***** Data for review

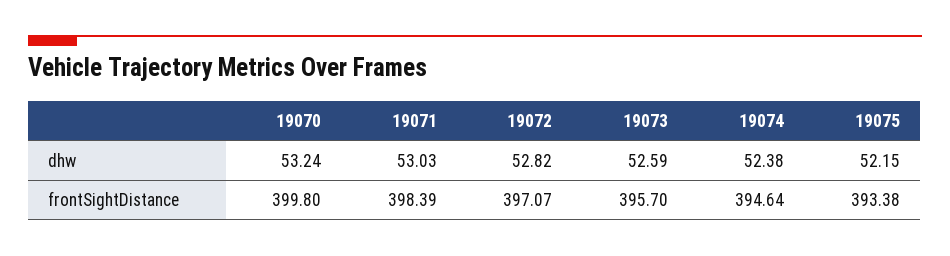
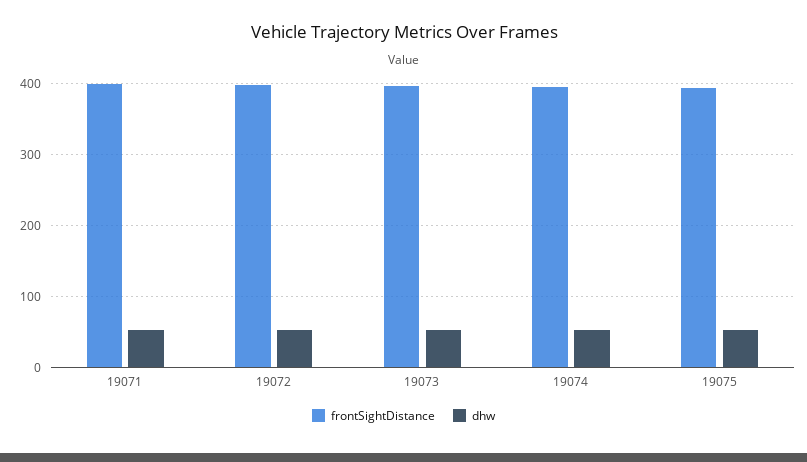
  {
    "dhw": {
-     "19070": 53.24,
      "19071": 53.03,
      "19072": 52.82,
      "19073": 52.59,
      "19074": 52.38,
      "19075": 52.15
    },
    "frontSightDistance": {
-     "19070": 399.8,
      "19071": 398.39,
      "19072": 397.07,
      "19073": 395.7,
      "19074": 394.64,
      "19075": 393.38
    }
  }

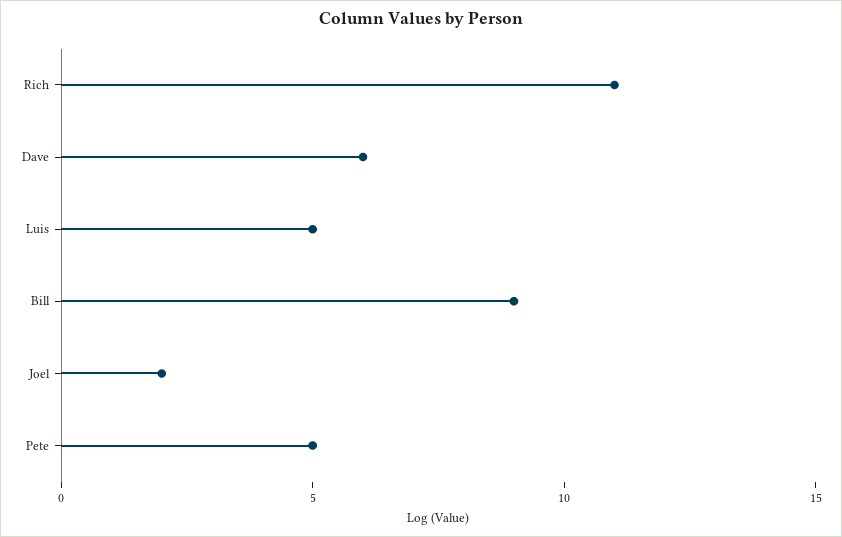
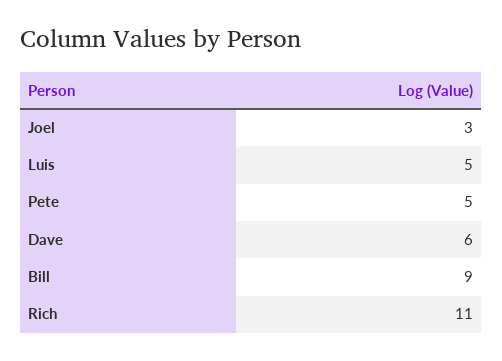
  {
    "Rich": 11,
    "Dave": 6,
    "Luis": 5,
    "Bill": 9,
-   "Joel": 2,
+   "Joel": 3,
    "Pete": 5
  }

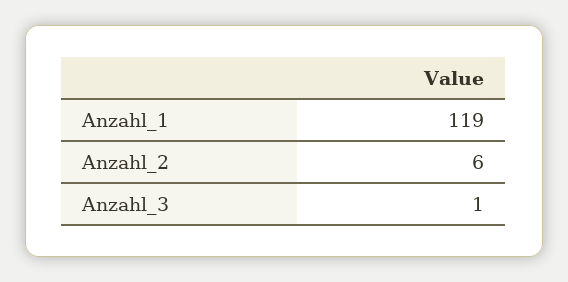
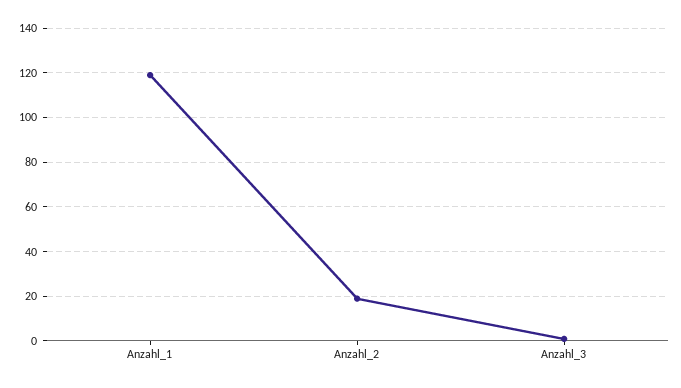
  {
    "Anzahl_1": 119,
-   "Anzahl_2": 6,
+   "Anzahl_2": 20,
    "Anzahl_3": 1
  }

**********

What the task asks
Retype the data word for word, please, and keep the images out.

Answer section
  {
    "dhw": {
-     "19070": 53.24,
      "19071": 53.03,
      "19072": 52.82,
      "19073": 52.59,
      "19074": 52.38,
      "19075": 52.15
    },
    "frontSightDistance": {
-     "19070": 399.8,
      "19071": 398.39,
      "19072": 397.07,
      "19073": 395.7,
      "19074": 394.64,
      "19075": 393.38
    }
  }

  {
    "Rich": 11,
    "Dave": 6,
    "Luis": 5,
    "Bill": 9,
-   "Joel": 2,
+   "Joel": 3,
    "Pete": 5
  }

  {
    "Anzahl_1": 119,
-   "Anzahl_2": 6,
+   "Anzahl_2": 20,
    "Anzahl_3": 1
  }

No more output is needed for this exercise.